Я хотел сломать его защиту, а сломал, как игрушку, его самого. Мерлин, что же я натворил.
— Привет, проф.
Скажи ему.
— Это я во всем виноват.
Он недоуменно вскинул на меня глаза.
— В том, что с тобой случилось. В твоей болезни.
В том, что ты умираешь.
— Я не рассчитал силы. Я был так чертовски зол.
— Значит, было за что.
— Не было. Не было!
— Все равно я вас не виню.
— Ты не понимаешь. Из-за меня ты…
— Побудьте со мной. Пожалуйста.
Только сейчас я заметил, что так и стою посередине палаты, и присел на край кровати.
— Я ведь умру, да?
Я открыл рот, чтобы возразить, чтобы соврать, но он прижал указательный палец к моим губам.
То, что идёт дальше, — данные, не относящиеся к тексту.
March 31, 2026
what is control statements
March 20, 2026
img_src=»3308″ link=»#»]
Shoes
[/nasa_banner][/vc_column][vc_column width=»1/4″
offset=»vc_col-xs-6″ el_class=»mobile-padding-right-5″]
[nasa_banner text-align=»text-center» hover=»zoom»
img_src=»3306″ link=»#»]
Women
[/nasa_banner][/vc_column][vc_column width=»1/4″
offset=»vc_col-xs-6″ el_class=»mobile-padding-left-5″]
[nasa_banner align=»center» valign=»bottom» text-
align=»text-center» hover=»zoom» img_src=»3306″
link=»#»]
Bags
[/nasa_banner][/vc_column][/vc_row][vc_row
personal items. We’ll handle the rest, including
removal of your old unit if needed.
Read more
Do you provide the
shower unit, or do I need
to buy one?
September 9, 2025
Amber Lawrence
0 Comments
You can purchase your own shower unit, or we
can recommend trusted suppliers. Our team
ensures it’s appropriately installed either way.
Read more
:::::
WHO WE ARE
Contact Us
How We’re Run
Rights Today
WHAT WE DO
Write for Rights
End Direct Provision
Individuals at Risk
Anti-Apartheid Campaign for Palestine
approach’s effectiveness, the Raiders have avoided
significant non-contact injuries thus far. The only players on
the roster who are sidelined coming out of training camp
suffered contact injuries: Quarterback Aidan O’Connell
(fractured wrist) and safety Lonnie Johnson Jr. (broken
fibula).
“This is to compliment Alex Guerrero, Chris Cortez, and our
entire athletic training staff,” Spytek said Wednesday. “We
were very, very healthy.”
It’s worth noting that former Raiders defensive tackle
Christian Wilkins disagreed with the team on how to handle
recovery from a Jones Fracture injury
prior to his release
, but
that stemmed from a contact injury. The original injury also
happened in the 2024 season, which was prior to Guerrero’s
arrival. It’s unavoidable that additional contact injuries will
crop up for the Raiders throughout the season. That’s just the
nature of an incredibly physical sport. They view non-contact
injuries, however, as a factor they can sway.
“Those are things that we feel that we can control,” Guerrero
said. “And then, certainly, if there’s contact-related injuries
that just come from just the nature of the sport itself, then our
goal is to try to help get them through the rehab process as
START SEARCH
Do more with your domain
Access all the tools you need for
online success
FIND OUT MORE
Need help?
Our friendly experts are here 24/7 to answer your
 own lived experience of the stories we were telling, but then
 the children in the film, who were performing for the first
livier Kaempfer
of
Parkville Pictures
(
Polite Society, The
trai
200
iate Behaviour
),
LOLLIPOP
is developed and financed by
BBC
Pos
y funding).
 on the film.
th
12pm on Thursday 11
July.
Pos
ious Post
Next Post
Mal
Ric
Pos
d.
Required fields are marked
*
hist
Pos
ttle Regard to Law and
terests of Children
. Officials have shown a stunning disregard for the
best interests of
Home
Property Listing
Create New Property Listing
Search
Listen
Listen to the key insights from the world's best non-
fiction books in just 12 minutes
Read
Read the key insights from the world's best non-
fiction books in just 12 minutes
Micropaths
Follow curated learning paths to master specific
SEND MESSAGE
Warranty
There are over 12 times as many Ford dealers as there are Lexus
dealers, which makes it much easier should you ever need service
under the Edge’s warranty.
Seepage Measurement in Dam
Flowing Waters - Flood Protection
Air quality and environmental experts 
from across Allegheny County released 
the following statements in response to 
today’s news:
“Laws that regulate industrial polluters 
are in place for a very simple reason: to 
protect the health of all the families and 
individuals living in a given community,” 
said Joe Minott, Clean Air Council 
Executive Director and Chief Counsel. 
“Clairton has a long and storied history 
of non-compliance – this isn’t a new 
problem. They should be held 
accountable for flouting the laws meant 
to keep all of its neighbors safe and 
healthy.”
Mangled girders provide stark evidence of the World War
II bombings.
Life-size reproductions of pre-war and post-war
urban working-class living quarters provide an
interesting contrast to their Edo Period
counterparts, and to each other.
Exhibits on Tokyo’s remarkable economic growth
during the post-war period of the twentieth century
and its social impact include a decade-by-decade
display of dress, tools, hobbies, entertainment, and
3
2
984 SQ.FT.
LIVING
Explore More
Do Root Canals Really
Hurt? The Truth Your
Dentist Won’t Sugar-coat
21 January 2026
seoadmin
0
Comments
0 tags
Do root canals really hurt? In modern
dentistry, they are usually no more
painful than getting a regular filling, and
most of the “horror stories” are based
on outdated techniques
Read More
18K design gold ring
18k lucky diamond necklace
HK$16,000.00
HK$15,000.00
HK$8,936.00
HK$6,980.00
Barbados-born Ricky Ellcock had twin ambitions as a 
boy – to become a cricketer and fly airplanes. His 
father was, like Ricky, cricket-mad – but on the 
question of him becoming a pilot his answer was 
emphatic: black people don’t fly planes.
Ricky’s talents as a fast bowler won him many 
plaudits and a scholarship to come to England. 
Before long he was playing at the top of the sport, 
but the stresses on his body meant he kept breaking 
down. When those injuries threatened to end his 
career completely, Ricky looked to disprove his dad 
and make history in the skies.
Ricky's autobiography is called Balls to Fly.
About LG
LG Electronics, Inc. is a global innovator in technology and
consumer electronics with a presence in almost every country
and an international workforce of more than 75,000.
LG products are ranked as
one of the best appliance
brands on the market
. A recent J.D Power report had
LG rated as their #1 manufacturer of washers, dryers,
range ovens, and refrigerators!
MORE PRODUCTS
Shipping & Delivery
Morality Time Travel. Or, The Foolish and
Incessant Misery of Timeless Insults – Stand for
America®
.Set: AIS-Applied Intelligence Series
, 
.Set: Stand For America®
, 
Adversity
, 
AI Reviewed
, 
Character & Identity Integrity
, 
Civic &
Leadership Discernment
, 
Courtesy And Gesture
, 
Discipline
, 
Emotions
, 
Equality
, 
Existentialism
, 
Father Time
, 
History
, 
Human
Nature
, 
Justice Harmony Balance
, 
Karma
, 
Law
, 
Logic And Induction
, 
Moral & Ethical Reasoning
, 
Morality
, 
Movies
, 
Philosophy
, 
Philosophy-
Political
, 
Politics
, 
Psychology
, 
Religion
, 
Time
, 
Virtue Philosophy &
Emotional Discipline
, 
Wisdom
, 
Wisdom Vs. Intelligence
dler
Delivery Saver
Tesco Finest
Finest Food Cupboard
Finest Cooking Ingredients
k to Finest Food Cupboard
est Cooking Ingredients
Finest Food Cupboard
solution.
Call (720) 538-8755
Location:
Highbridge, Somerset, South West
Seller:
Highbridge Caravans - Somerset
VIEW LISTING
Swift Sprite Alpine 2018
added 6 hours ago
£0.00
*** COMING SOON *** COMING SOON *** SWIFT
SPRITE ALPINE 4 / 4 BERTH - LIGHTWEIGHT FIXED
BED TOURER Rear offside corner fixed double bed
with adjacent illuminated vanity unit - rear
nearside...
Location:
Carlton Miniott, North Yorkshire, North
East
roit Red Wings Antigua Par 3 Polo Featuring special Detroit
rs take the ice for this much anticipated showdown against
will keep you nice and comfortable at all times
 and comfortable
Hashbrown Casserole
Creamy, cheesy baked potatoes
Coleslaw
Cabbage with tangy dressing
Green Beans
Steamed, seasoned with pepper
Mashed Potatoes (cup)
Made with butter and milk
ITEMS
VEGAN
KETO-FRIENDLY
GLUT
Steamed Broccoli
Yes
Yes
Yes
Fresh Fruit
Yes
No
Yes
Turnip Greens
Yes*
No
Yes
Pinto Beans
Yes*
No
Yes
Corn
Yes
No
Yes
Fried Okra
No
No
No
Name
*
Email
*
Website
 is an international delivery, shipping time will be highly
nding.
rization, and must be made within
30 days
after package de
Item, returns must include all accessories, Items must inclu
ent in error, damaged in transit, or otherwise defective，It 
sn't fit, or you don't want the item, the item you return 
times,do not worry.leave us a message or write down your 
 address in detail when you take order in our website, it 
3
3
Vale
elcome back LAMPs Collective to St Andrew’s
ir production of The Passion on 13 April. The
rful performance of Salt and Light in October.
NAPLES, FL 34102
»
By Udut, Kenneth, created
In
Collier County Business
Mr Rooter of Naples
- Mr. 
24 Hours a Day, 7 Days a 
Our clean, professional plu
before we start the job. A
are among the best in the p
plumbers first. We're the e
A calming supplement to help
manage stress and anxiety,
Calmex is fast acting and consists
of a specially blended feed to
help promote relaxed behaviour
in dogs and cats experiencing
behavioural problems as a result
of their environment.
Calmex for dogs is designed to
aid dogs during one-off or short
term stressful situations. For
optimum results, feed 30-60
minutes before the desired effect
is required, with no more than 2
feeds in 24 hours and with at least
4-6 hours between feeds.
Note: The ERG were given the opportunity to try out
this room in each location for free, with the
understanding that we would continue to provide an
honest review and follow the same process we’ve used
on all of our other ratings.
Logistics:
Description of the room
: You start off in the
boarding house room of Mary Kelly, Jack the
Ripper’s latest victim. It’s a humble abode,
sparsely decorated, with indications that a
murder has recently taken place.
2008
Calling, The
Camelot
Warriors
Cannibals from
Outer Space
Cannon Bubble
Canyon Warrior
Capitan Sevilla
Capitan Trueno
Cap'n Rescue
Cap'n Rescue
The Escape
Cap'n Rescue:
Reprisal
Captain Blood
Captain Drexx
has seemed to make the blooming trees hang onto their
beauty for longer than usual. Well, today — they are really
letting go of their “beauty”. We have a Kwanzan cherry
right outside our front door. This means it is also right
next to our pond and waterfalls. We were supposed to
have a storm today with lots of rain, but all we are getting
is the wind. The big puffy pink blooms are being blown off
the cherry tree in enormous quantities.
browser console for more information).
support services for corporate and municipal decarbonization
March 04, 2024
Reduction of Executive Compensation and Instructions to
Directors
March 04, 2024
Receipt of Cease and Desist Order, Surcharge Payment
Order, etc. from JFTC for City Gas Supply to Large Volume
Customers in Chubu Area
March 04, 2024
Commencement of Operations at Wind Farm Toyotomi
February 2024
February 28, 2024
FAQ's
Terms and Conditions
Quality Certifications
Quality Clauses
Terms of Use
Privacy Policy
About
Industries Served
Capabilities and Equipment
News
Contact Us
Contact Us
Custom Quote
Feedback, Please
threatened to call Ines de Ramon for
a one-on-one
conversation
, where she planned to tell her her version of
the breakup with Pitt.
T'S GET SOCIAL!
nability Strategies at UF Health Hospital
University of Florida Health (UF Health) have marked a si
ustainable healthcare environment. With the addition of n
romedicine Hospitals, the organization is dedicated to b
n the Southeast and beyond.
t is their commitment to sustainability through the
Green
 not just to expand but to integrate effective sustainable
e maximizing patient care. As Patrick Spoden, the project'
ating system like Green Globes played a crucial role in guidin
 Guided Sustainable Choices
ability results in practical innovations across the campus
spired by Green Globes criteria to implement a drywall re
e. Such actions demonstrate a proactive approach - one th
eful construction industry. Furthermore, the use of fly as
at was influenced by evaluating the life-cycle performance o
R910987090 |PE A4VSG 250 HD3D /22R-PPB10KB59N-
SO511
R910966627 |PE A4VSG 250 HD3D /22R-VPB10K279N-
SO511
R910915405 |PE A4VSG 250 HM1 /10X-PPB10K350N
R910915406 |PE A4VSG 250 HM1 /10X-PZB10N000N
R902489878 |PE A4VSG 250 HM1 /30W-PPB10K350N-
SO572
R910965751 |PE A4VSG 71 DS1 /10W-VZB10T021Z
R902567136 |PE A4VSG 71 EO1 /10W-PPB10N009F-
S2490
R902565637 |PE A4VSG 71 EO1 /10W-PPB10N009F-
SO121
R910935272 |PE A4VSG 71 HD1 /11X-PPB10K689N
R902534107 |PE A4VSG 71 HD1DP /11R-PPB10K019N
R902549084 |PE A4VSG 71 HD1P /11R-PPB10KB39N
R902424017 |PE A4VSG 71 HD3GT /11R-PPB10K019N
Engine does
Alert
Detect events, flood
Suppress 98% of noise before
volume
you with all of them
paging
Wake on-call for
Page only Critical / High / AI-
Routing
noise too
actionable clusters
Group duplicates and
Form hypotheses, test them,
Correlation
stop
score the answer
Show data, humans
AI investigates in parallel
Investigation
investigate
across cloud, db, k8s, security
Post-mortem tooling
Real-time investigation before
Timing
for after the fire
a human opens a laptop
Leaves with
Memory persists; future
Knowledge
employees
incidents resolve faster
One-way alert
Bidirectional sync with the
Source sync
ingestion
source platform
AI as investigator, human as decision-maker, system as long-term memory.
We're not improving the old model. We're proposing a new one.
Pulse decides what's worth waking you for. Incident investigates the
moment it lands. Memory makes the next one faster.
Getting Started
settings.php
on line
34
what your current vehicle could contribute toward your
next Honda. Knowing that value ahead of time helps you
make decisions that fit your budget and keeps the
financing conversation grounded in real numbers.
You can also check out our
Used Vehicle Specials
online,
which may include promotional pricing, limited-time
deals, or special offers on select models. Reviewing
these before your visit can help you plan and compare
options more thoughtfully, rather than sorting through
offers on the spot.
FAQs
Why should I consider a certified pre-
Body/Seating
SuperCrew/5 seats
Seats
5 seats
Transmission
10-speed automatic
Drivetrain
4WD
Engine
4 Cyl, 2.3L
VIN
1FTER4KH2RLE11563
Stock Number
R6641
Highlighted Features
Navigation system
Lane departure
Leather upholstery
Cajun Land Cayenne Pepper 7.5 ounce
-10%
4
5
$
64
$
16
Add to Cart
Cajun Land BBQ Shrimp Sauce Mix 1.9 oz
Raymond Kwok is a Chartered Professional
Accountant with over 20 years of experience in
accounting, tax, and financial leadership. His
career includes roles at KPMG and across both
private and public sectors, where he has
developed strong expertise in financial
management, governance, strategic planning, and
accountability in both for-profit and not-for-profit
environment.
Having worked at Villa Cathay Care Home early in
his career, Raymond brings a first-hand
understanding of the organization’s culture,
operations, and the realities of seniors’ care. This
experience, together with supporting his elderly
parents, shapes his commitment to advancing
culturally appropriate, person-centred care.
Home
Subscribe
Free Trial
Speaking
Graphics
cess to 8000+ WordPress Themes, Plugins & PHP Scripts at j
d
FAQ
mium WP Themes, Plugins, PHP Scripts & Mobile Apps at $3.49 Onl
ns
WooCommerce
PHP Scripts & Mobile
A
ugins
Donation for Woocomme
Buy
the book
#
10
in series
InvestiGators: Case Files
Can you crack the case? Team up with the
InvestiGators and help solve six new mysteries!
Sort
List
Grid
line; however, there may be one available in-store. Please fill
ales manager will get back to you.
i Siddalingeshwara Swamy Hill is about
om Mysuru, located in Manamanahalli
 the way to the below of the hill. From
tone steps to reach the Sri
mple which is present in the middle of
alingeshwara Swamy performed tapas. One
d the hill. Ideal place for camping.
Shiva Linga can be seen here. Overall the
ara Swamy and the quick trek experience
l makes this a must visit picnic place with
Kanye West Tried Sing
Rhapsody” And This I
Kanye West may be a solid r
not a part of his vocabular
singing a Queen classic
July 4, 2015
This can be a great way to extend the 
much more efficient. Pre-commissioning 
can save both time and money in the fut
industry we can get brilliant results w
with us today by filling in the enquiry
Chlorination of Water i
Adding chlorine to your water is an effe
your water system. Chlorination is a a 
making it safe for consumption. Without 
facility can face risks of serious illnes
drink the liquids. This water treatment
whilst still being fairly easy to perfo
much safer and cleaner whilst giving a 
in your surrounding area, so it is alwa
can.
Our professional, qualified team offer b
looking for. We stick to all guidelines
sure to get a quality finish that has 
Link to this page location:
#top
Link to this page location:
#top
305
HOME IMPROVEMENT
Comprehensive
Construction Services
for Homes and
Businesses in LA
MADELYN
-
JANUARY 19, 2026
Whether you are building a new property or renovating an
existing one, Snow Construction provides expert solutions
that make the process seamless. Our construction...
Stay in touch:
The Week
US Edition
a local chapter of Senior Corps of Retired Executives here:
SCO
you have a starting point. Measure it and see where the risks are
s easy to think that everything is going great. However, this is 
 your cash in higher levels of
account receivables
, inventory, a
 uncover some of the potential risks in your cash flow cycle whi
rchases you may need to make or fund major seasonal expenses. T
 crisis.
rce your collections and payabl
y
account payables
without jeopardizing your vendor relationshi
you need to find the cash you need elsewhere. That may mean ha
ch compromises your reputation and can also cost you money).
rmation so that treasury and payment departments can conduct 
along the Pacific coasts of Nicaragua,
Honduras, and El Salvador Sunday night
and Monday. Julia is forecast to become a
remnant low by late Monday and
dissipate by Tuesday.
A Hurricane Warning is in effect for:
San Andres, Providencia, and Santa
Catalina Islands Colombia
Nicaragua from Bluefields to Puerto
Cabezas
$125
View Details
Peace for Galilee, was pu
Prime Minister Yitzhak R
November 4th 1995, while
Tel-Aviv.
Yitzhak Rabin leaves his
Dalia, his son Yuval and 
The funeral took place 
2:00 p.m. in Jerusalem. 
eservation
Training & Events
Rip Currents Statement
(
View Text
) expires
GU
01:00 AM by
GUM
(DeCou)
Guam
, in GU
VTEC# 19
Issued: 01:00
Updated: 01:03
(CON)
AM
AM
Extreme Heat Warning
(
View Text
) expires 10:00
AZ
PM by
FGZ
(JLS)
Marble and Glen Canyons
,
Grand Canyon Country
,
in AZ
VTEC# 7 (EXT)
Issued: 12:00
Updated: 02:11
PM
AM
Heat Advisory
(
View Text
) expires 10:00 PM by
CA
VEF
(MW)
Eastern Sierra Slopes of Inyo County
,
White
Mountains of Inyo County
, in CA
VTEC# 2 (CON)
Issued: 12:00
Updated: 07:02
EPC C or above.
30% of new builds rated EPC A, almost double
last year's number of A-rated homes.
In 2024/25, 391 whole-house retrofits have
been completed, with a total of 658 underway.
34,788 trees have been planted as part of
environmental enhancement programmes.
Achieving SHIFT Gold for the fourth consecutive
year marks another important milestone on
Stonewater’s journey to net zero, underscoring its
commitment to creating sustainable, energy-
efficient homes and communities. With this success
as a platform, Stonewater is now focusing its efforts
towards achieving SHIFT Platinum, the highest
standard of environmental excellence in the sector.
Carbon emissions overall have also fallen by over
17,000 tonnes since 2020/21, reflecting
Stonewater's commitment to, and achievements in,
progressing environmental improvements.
— Нет, не отвечайте. Лучше скажите вот что… — Он помялся, собираясь с духом. — Там, в той жизни… я с кем-нибудь целовался?
— Гарри, откуда мне это знать?
— Вы знаете обо мне все.
Я потер переносицу, припоминая.
— Да. Наверное, да. Четвертый курс, Святочный Бал, девчонка из… Когтеврана, кажется.
Он нахмурился.
— Не помню. Значит, это не считается.
Помолчали.
— Я хочу узнать, как это.
— Ты хочешь, чтобы я привел…
— Нет. Поцелуйте меня. — И тонкие руки обвили меня за шею, а губы нерешительно потянулись к моим.
— Гарри, это неправильно.
— Мне нечего терять. А вам все равно ничего не стоит.
Он был прав. Это самое малое, что я мог для него сделать.
От него совсем не пахло болезнью, а у губ и языка не было привкуса лекарственных зелий. Я показал ему все, что умел сам, а потом позволил перехватить инициативу. В этих поцелуях не было страсти, лишь бесконечная нежность с моей стороны и отчаянное желание познать неизведанное, пока еще есть время — с его.
Но когда мы, наконец, отстранились друг от друга, его глаза влажно блестели, а мое сердце билось глухо и больно.
* * *
Вскоре после моего ухода с ним случился очередной приступ — сильнее, чем обычно. Когда я пришел на следующий день, он провел без сознания уже почти сутки. Колдомедики лишь беспомощно разводили руками. Я готов был их убить.
Он умирает. Смирись с этим.
Я заперся в его палате, наложив на дверь звуконепроницаемые чары. День сменился вечером, вечер — ночью. Я не помнил всего, что говорил и делал. Возможно, я гладил его спутанные пряди и умолял простить меня. Наверно, я прижимал к себе его исхудавшее тело и просил вернуться, открыть глаза. Скорее всего, я хватался за его больничную пижаму и требовал не уходить, остаться, еще раз дать мне увидеть, услышать, почувствовать.
К утру его черты заострились, а губы сложились в скорбный изгиб. Он устал цепляться за жизнь только потому, что этого хотел я.
Тогда я сказал, что отпускаю его.
* * *
Лицо мальчишки было белым-белым, почти как бинт, повязывавший его голову. Мне показалось, прошла целая вечность, прежде чем его ресницы дрогнули, и он открыл глаза.
Ты жив, мой хороший. Ты все-таки услышал меня.
— Гарри, ты…
Я ошеломленно умолк на полуслове, увидев мадам Помфри.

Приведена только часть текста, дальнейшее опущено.